November 30:
In mid-October Taipei released a Chinese spy sentenced to life in exchange for two Taiwanese military intelligence officers, Colonel Chu Kung-hsun and Colonel Hsu Chang-kuo, who were imprisoned in China for nine years. Taiwan gave advance parole to mainland spy Li Zhichao, according to an official statement from Taipei. "The [spy] swap is a natural fruit of the peaceful development of cross-strait relations over the past years," Zhang Tongxin of Renmin University told the South China Morning Post(SCMP). More than 100 Taiwanese spies are imprisoned in China, among whom Chu and Hsu were the highest-ranked. The most senior mainland spy in Taiwan, Major General Lo Hsien-chen, is serving a life sentence.
December 1:
China's four military headquarters – the General Staff, General Political, General Logistics and General Armaments departments – and seven key military commands will be dissolved and reorganized under a new military reform initiative. "The four general headquarters' excessive concentration of power has allowed it to become an independent leadership hierarchy overshadowing many of the functions of the Central Military Commission, affecting the commission's centralized and unified leadership over the army," the official PLA Daily reports. The overhaul, the PLA's largest-ever, aims to transform it into a U.S.-style joint command with the army, navy and air force equally represented. The changes are expected to reinforce President Xi Jinping's control over the military.
December 2:
Police in Jiangmen, Guangdong have arrested 22 suspects after exposing a massive human- smuggling operation, the official Guangzhou Daily reports. Authorities have frozen bank accounts containing 11 million yuan, and confiscated than 35,000 forged visas and 270 counterfeit official seals. Before the bust, which was the largest in over a decade, the Guangdong and Fujian-based "snakeheads" had made 220 million yuan trafficking 3,200 people, mostly young men, out of China to the Americas. The kingpin identified as Li specialized in forging documents, and ran a travel agency in Shenzhen as a front. In February 2014, border control officials in Shenzhen found evidence that led to the detention of one syndicate member, and 12 migrants with counterfeit visas headed for South America. In July 2014, police launched coordinated raids in 25 different locations, including Shenzhen, Guangzhou, Jiangmen and Beijing that led to the arrest of 198 suspects and the seizure of 35 vehicles.

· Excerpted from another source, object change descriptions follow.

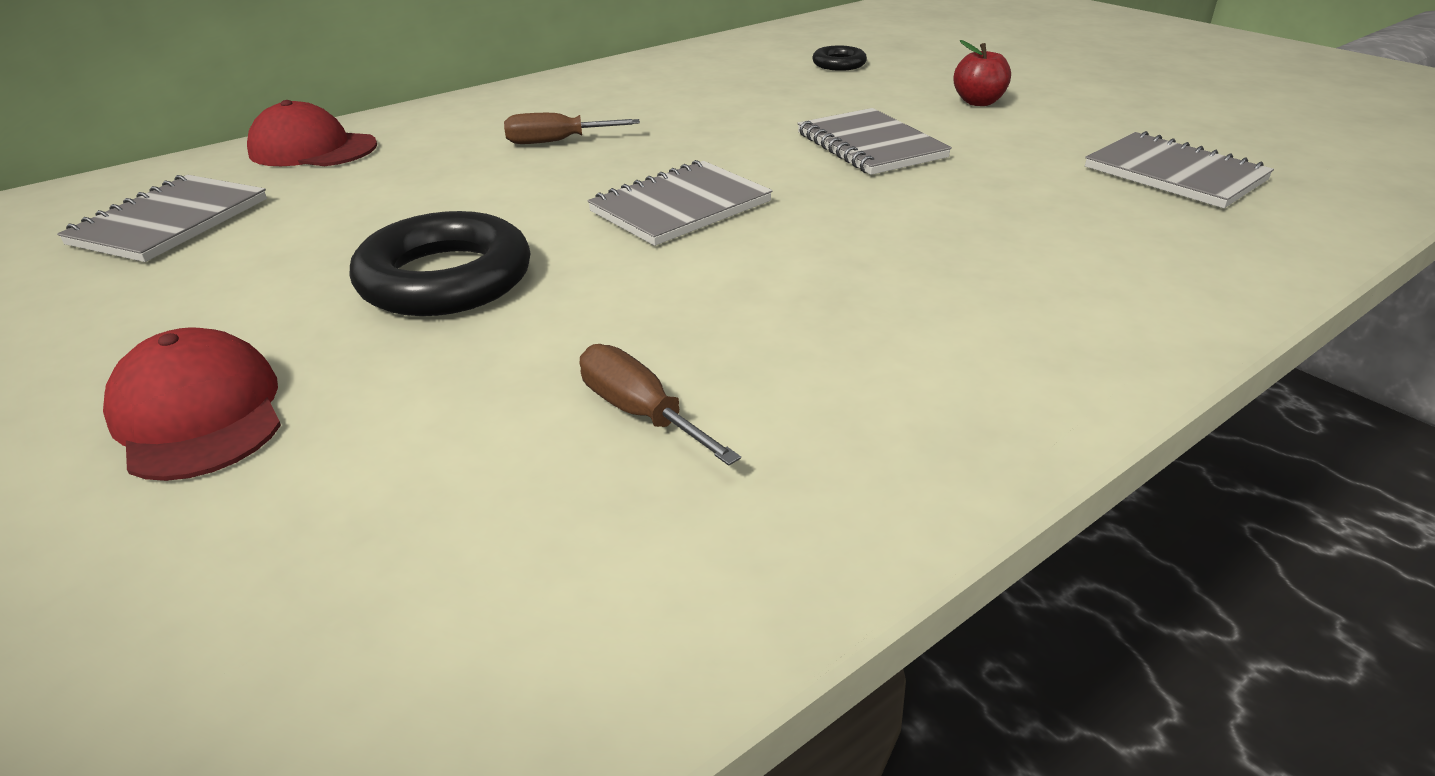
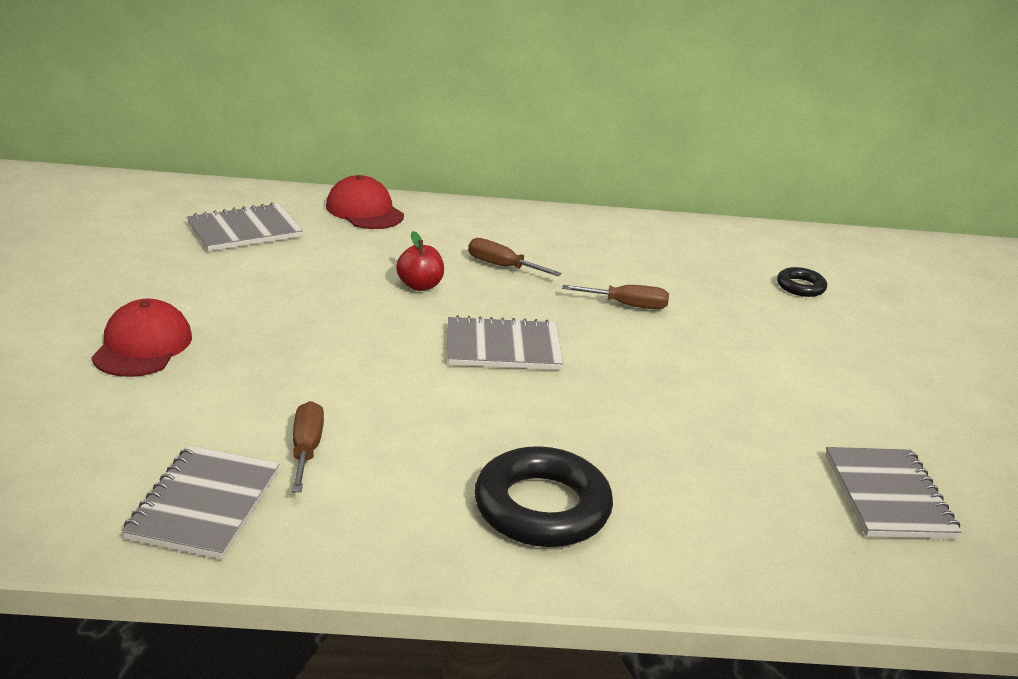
camera: 35 degrees right, 5 degrees down
black ring [349,211,530,316] -> black ring moved to [474,446,613,547]
grey notebook [797,108,952,175] -> grey notebook moved to [122,445,279,559]
red apple [953,40,1011,106] -> red apple moved to [396,231,444,291]
none -> brown screwdriver [562,285,669,309]

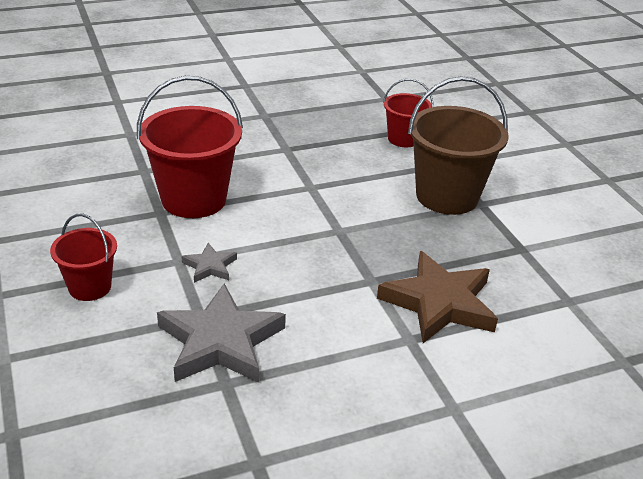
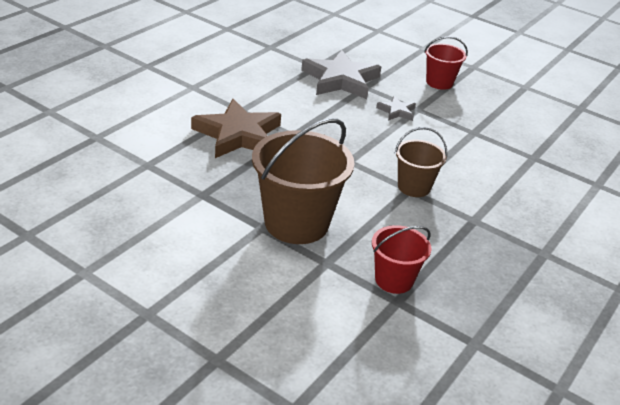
camera: 145 degrees right, 0 degrees up
red bucket [137,76,243,218] -> none
none -> brown bucket [395,127,447,197]

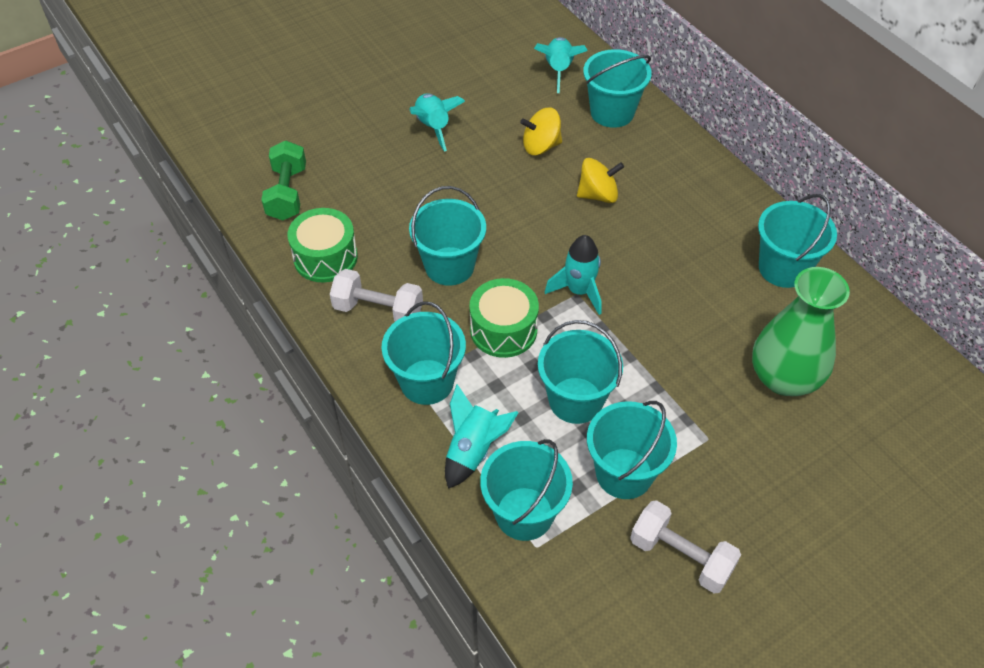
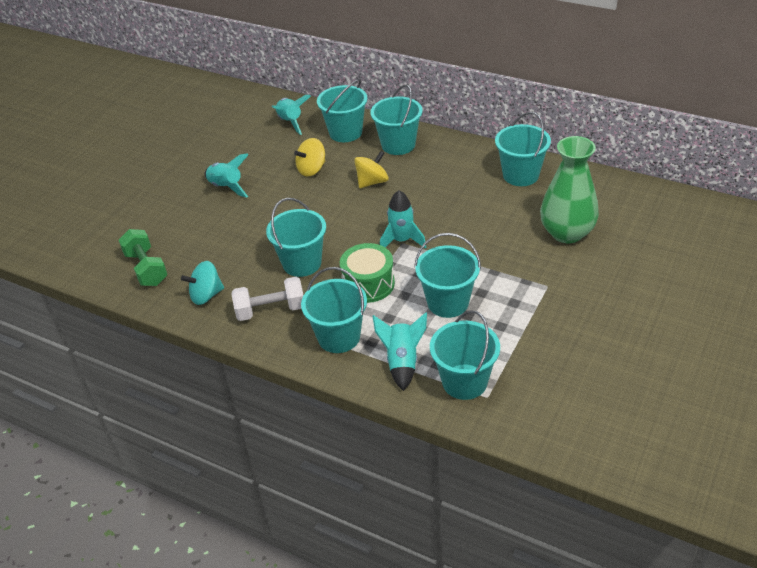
camera: 25 degrees left, 10 degrees down
green drum [288,208,358,282] -> turquoise spinning top [181,261,224,305]
turquoise bucket [587,401,677,499] -> turquoise bucket moved to [370,85,423,155]
white dumbbell [630,500,741,594] -> none

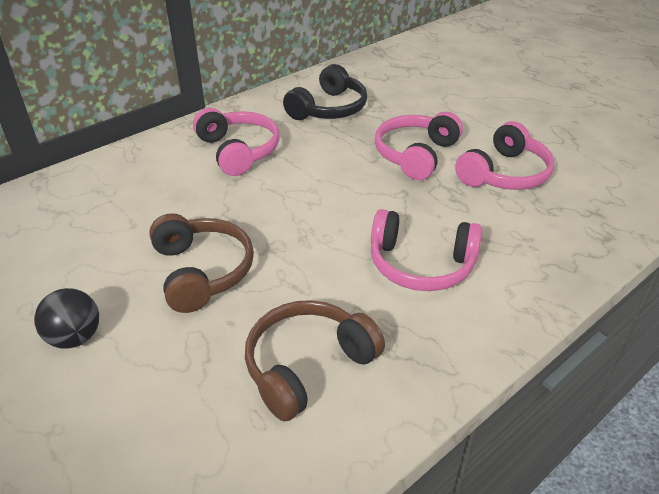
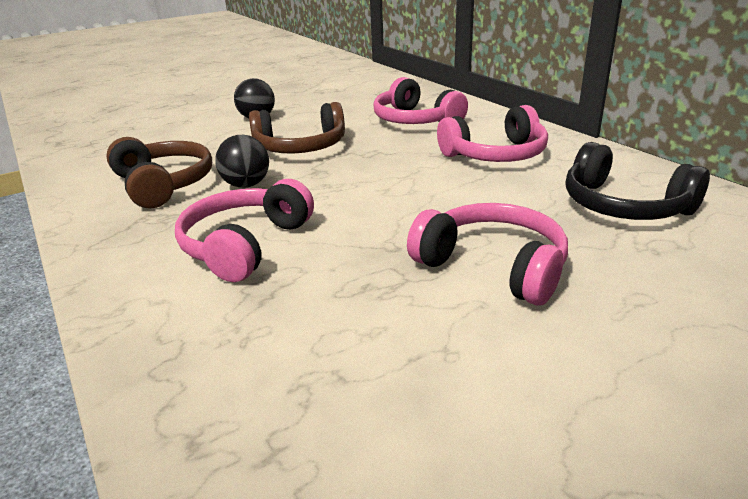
camera: 100 degrees right, 10 degrees down
pink headphones [455,121,555,190] -> pink headphones moved to [374,77,468,124]
none -> black ball [215,135,269,188]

[Editor's Note: In 2013, Spanish and French police broke up a human smuggling ring that charged each Chinese migrant up to 50,000 Euros to reach Europe and the U.S. That two-year investigation led to the arrest of 75 suspects - 51 in Spain and the rest in France, SCMP reports.]
December 4:
In the three years since Xi Jinping began his anti-corruption campaign, 104,900 violations have been reported and over 138,800 officials were disciplined. In 2013, there were 24,521 violations involving 30,420 officials, and in 2014 there were 53,085 violations while 71,748 officials were disciplined. From January to November 2015, there were 27,328 cases reported and 36,699 officials were punished. Cases involving unauthorized spending of public funds on dining and foreign travel rose 278 percent and 221 percent, respectively. "China called an end to pointless inspection tours, visits, meetings, circulars and media reports concerning high-ranking officials and asked officials to shun extravagance, saying there should be ‘no welcome banner, no red carpet, no floral arrangement or grand receptions' and ‘fewer traffic controls arranged' for officials' visits," the official China Daily reports. Last year, the central government spent 5.88 billion yuan ($910 million) on overseas trips, vehicles and receptions – 1.27 billion yuan ($200 million) under budget.
December 8:
According to an official climate change report released last month, Himalayan glacier retreat means that "in the future, disputes between China and neighboring countries on regional environmental resources will keep growing." More than 80 percent of the permafrost on the Tibet-Qinghai Plateau could disappear by the next century, jeopardizing wildlife habits, people's livelihoods and the integrity of infrastructure like the railway to Lhasa. Glaciers on Mount Everest, which straddles the Tibet-Nepal border, have shrunk nearly 30 percent in the last 40 years. Across China, glaciers have decreased more than 10 percent since the 1960s. Temperatures are predicted to rise 1.3 to 5 degrees Celsius by century's end, with consequences including rising sea levels along the coast, storms and floods across China, and more glacial erosion. From 2008 to 2010, 62 percent of Chinese cities experienced floods and 173 had three or more, the New York Times reports.